(CN) - A Louisiana man cannot keep a $10,000 defamation award after the state improperly reported that he had killed a passenger in drunken driving crash, an appeals court ruled.
John Kelly Martin Jr., 37, sued the Louisiana Department of Public Safety and Corrections for naming him as the driver who lost control of his pickup truck and rolled it, ejecting Jimmy Griffin Jr., who was killed by an oncoming vehicle.
"Alcohol usage is suspected of Mr.

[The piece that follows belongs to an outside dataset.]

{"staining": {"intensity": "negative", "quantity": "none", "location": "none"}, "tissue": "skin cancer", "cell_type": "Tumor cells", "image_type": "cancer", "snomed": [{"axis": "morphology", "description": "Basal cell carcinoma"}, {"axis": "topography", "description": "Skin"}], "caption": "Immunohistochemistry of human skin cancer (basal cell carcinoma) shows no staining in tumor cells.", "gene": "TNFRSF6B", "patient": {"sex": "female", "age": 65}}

Martin Jr.," stated the report, which was released to television stations and newspapers in Shreveport and Alexandria.
In his subsequent defamation suit, Martin showed that his 56-year-old father, John Kelly Martin, had been the driver.
The father does not have "junior" in his name.
The younger Martin testified that the erroneous report came out just after he underwent colon cancer surgery, and that the report caused him embarrassment and losses in his timber business.
A Winn Parish court held the state liable and ordered it to pay Martin Jr. $10,000.
The Shreveport-based Second Circuit Court of Appeal reversed on Jan. 16.
"A strong public policy exists in favor of a conditional or qualified privilege being extended to reports to law enforcement of alleged wrongful acts to protect the public," Judge D. Milton Moore III wrote for a three-member panel. "Therefore, there is no civil liability imposed on a citizen for inaccurately reporting criminal misconduct with no attempt to mislead."
"The evidence in this case indicates that the mistake was very likely a clerical error, given the fact that the driver and the plaintiff have the same name, except for the suffix, which was not on several documents, the fatality victim in the accident was a 'Jr.,' and the radio communication from Trooper Nugent in which he said 'Vehicle No. 1 was a junior,' coupled with the urgency with which these reports are made," he added.